● **Listed entries**:
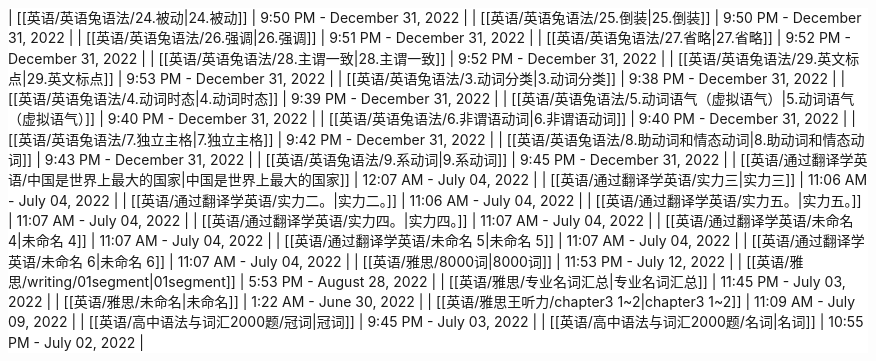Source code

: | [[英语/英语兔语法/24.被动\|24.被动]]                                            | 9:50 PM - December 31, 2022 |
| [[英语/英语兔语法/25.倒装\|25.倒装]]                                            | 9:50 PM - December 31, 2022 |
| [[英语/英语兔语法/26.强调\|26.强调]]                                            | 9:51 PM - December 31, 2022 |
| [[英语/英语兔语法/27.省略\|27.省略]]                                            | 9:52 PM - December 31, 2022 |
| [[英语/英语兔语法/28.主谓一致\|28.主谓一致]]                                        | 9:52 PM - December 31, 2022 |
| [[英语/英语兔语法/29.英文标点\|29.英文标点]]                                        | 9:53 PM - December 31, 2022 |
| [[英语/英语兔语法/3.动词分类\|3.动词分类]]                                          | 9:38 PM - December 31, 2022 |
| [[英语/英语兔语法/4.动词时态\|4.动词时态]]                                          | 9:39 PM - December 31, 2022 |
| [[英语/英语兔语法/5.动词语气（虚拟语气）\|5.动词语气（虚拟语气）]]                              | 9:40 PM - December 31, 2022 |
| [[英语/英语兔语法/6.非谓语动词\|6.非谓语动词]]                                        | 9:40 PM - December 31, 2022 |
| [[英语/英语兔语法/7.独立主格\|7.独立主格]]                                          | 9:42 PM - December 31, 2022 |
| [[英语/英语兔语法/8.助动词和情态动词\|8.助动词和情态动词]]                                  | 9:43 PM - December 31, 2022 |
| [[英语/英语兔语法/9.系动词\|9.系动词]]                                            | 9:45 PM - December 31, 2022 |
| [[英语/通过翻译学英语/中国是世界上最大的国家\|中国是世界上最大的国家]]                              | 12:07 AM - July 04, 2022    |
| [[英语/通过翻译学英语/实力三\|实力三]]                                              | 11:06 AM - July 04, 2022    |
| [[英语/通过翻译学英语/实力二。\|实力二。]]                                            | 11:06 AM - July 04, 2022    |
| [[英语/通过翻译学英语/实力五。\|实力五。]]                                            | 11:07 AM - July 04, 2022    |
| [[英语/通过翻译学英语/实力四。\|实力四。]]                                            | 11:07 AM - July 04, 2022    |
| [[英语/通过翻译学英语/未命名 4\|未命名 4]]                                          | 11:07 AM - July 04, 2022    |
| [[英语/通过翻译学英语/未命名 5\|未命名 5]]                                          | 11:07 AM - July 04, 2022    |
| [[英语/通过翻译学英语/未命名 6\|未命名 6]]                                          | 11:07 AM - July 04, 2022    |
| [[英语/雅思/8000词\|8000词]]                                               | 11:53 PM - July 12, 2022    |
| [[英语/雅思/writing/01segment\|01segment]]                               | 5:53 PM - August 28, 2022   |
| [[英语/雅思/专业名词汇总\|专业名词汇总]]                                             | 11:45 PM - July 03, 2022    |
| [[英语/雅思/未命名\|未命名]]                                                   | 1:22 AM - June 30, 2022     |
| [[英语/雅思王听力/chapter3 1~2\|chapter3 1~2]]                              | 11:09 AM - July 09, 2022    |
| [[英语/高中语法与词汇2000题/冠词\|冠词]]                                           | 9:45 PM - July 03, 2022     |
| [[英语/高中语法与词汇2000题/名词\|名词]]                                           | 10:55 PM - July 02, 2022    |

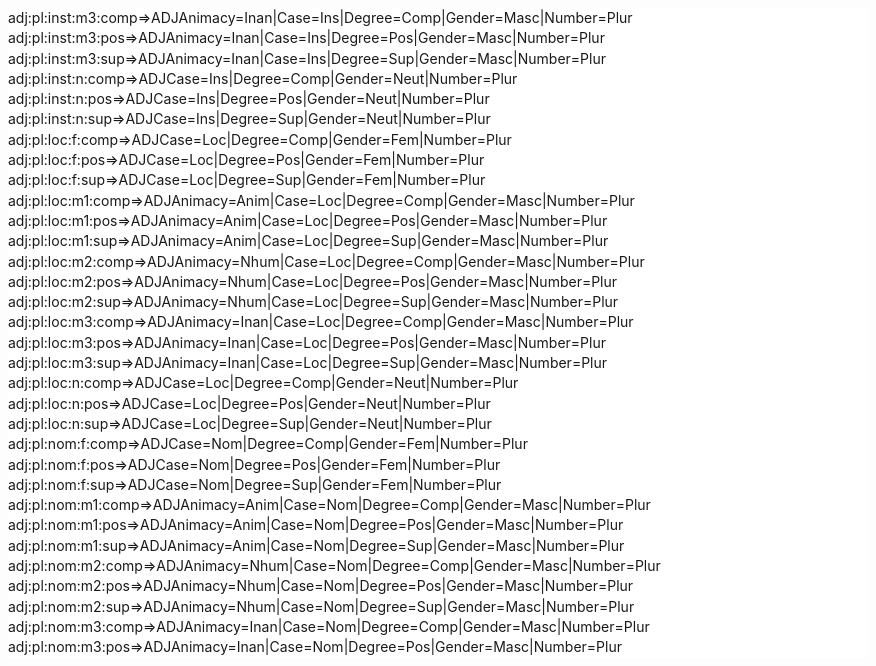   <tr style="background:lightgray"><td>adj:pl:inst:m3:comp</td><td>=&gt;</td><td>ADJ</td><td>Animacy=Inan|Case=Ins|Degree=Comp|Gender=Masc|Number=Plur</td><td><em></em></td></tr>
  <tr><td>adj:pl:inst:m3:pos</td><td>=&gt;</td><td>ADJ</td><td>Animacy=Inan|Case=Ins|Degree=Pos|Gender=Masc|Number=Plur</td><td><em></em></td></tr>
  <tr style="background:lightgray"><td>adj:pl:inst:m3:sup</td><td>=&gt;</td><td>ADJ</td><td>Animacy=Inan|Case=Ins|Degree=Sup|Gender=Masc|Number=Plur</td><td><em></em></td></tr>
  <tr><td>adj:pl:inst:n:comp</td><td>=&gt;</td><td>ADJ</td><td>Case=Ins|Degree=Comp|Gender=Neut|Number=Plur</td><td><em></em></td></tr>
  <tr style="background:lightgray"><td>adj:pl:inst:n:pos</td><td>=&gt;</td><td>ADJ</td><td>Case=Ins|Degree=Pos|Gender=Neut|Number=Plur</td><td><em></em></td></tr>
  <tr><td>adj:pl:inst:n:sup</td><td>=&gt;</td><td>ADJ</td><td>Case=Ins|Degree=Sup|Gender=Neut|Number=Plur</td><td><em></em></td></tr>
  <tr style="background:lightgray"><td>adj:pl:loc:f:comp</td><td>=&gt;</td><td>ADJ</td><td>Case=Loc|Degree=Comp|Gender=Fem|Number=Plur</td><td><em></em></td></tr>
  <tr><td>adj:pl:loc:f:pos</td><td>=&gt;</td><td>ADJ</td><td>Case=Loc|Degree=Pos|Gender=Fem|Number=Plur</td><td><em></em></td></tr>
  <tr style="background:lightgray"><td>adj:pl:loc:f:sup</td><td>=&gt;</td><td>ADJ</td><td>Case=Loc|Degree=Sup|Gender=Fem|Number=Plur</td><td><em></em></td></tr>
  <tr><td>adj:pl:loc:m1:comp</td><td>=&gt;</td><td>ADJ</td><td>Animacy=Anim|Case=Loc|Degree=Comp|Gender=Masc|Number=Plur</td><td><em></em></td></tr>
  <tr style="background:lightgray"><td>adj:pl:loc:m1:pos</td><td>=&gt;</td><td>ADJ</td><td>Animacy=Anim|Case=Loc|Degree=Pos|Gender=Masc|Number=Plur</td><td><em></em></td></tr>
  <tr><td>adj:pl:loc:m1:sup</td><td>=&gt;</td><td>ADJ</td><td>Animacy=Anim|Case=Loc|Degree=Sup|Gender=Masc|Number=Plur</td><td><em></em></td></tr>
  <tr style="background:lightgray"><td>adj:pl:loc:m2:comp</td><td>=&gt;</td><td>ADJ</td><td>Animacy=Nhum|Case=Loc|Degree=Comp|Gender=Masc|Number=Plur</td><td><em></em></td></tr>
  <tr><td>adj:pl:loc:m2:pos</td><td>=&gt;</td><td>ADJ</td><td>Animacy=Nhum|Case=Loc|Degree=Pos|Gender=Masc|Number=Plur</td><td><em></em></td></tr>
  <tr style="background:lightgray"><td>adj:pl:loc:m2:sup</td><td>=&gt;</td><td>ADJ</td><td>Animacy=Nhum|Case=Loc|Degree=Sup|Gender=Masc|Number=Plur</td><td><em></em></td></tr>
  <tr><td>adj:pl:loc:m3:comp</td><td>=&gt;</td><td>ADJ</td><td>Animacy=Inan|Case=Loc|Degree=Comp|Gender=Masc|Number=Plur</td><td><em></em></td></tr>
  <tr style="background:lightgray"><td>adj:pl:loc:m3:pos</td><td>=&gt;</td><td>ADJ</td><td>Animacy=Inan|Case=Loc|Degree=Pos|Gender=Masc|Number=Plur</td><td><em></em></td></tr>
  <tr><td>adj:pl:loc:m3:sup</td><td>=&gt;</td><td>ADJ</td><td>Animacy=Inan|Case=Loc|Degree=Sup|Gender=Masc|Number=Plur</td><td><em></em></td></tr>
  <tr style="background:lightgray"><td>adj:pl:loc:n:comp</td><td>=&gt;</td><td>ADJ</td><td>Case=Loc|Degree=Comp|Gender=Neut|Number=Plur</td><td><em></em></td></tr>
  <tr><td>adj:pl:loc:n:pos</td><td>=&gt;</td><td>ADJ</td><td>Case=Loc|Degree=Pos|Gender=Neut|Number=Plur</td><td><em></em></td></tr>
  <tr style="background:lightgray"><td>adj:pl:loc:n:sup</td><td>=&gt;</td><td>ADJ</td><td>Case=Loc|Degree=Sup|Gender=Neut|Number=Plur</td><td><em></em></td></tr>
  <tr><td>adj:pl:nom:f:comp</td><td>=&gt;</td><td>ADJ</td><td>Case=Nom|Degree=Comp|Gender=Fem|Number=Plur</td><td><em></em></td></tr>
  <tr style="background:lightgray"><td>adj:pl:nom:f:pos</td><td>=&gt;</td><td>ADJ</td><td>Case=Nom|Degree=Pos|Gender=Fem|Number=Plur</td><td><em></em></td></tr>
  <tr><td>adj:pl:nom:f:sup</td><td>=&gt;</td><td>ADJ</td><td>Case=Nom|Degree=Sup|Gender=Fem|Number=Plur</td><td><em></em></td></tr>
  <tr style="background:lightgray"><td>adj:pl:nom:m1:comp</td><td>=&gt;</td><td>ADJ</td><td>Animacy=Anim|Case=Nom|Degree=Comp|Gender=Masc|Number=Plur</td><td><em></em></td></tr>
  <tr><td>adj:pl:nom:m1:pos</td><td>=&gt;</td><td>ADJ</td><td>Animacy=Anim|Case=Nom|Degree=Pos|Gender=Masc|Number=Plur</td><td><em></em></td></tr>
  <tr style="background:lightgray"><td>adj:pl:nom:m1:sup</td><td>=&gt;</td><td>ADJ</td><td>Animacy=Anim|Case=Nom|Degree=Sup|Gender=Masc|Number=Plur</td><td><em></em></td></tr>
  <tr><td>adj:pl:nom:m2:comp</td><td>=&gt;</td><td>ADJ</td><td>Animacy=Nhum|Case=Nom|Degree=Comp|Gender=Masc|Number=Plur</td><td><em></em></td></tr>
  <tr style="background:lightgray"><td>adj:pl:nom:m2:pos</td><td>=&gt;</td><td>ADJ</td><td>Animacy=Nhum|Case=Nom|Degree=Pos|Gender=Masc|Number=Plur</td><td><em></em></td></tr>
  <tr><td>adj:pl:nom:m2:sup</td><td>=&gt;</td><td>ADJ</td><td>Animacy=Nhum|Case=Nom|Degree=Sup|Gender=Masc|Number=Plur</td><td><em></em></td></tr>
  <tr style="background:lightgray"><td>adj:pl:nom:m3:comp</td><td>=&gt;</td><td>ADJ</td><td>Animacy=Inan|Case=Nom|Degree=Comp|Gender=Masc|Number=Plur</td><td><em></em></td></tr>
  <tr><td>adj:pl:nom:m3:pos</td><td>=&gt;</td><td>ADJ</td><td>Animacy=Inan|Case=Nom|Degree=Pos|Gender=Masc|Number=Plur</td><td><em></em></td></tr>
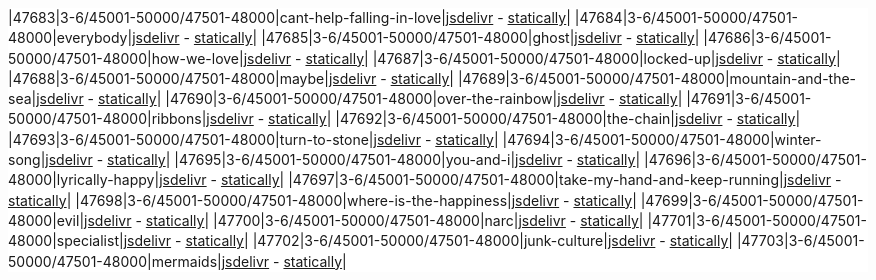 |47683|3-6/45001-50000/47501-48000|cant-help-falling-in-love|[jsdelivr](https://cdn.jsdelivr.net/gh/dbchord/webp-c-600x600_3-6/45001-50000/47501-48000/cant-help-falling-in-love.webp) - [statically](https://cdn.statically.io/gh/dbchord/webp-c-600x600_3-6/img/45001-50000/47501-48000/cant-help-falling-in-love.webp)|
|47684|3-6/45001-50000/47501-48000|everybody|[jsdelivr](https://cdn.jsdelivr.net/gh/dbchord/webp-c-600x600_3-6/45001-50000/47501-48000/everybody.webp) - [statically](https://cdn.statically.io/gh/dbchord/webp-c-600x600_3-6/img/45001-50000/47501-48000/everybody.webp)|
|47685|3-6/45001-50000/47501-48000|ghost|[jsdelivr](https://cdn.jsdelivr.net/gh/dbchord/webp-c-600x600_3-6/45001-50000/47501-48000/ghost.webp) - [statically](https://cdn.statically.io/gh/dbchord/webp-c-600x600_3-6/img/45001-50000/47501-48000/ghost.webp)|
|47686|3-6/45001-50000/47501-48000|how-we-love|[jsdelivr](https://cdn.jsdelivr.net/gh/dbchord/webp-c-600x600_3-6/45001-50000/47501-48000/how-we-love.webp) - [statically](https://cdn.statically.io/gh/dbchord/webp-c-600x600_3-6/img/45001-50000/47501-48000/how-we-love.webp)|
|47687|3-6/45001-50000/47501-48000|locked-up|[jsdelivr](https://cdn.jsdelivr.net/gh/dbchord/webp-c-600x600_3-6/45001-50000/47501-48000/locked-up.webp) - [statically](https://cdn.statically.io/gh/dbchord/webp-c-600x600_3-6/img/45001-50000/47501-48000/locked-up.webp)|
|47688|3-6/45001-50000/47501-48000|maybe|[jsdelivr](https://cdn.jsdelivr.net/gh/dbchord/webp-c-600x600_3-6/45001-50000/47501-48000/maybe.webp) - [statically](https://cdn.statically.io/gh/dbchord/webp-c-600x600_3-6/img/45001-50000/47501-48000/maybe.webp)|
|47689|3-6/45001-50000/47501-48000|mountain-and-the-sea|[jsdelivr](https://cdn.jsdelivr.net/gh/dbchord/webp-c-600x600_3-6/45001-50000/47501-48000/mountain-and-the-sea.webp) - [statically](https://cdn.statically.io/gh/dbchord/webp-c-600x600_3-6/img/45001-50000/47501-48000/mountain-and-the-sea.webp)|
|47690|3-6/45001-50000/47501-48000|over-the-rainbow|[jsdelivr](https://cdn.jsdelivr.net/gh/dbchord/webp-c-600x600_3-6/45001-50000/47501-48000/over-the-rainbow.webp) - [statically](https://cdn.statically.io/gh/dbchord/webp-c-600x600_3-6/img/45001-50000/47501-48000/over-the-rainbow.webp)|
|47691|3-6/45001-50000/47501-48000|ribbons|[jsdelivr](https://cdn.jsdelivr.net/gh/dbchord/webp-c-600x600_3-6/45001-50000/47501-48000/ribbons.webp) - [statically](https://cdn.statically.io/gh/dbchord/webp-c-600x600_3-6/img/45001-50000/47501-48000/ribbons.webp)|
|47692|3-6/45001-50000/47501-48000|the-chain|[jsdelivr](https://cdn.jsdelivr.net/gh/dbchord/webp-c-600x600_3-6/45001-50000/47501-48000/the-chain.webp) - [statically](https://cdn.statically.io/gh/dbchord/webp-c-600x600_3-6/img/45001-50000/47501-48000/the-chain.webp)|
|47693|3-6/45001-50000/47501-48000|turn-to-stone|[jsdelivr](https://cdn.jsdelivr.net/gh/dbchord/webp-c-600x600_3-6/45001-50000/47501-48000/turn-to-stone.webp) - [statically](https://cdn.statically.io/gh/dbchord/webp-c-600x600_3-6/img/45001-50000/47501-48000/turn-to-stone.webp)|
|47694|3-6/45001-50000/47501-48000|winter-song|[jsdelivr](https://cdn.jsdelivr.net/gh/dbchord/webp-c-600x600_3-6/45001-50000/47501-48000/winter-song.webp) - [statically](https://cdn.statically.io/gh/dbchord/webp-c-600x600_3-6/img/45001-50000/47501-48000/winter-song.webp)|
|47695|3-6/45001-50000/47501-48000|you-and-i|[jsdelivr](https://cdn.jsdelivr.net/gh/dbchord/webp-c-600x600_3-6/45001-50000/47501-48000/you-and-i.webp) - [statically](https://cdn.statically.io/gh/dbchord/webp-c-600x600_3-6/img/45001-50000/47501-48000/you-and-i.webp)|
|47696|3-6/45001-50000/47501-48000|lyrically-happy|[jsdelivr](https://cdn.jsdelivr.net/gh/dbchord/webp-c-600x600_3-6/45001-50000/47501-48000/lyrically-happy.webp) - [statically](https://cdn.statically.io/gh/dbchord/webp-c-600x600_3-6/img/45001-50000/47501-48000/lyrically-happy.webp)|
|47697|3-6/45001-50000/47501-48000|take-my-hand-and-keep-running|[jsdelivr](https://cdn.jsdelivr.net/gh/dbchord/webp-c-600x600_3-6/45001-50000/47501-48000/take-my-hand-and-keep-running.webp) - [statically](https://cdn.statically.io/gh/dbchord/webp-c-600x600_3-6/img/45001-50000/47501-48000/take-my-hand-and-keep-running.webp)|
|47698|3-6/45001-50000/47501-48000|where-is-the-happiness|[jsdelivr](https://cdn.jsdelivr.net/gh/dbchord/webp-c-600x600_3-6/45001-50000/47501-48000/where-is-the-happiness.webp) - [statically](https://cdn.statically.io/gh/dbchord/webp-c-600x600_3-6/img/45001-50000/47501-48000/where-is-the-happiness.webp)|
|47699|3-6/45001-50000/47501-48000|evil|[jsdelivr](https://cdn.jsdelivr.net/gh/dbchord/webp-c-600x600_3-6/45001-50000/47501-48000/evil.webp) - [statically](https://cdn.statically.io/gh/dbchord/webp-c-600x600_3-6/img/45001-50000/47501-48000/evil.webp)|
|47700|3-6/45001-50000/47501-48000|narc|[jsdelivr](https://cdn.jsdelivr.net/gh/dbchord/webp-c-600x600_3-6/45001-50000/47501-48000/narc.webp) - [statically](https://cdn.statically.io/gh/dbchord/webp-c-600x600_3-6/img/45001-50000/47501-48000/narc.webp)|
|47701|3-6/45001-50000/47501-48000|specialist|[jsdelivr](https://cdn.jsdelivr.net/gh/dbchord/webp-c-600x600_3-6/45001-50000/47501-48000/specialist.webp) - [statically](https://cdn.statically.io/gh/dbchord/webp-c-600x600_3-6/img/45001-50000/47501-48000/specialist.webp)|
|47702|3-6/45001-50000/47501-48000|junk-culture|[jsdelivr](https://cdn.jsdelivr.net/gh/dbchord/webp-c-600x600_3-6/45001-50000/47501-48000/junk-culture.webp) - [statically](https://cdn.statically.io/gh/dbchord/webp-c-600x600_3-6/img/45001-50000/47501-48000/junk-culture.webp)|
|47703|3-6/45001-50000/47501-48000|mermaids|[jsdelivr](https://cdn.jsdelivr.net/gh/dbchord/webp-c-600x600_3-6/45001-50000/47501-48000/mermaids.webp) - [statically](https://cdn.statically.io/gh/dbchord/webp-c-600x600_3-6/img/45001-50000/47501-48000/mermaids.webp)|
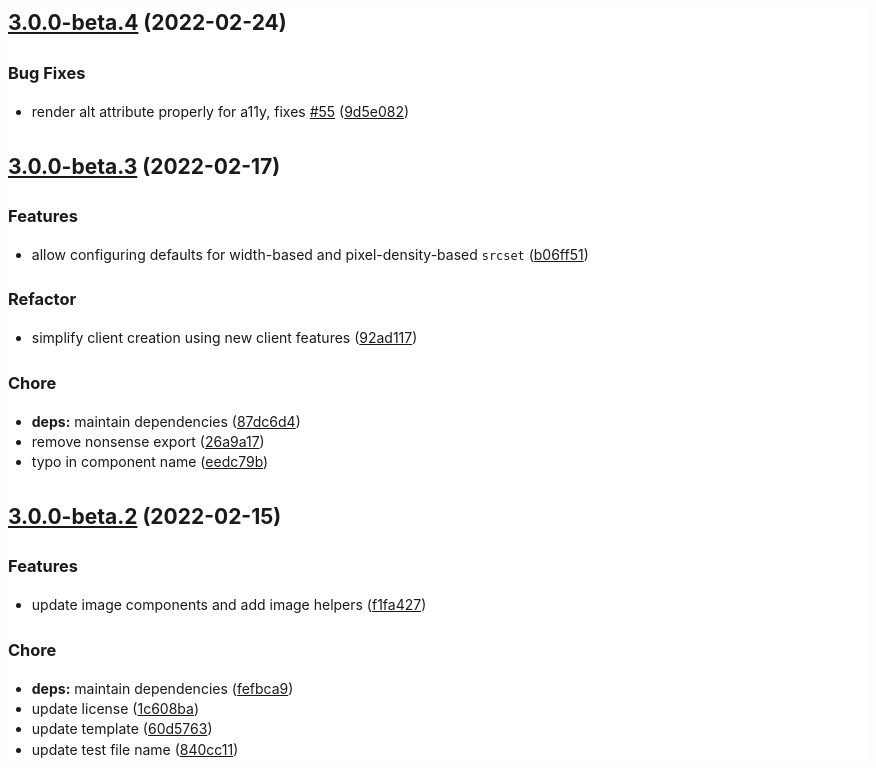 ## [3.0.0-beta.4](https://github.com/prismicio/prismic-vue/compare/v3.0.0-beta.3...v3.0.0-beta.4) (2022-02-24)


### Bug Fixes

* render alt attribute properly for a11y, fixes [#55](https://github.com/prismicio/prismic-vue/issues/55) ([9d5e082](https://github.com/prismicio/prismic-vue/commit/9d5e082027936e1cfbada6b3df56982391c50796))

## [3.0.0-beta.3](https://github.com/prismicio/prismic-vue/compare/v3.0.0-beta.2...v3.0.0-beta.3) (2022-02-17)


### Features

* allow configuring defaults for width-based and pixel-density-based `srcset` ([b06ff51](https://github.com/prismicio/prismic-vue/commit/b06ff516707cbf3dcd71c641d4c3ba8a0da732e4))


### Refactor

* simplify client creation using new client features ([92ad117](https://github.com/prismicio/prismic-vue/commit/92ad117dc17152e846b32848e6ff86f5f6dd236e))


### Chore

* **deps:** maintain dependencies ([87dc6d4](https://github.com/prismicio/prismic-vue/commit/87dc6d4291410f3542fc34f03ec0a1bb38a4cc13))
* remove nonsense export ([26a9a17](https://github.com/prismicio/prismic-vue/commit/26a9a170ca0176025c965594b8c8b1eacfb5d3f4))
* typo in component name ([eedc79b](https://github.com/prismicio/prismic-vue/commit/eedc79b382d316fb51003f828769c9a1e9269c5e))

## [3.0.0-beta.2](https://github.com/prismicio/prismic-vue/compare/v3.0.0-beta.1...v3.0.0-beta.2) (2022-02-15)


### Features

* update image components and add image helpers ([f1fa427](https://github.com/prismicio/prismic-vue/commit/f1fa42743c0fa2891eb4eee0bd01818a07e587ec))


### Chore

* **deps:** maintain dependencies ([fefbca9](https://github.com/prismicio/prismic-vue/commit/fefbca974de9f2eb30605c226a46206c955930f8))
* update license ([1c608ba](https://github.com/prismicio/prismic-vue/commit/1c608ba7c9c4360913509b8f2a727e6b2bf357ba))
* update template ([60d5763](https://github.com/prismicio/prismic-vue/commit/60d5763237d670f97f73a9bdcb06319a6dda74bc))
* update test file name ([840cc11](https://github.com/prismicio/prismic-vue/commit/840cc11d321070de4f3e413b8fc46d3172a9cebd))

● **What to produce**:
Where a line above holds the string "update", show that line.

● **Result of the task**:
* update image components and add image helpers ([f1fa427](https://github.com/prismicio/prismic-vue/commit/f1fa42743c0fa2891eb4eee0bd01818a07e587ec))
* update license ([1c608ba](https://github.com/prismicio/prismic-vue/commit/1c608ba7c9c4360913509b8f2a727e6b2bf357ba))
* update template ([60d5763](https://github.com/prismicio/prismic-vue/commit/60d5763237d670f97f73a9bdcb06319a6dda74bc))
* update test file name ([840cc11](https://github.com/prismicio/prismic-vue/commit/840cc11d321070de4f3e413b8fc46d3172a9cebd))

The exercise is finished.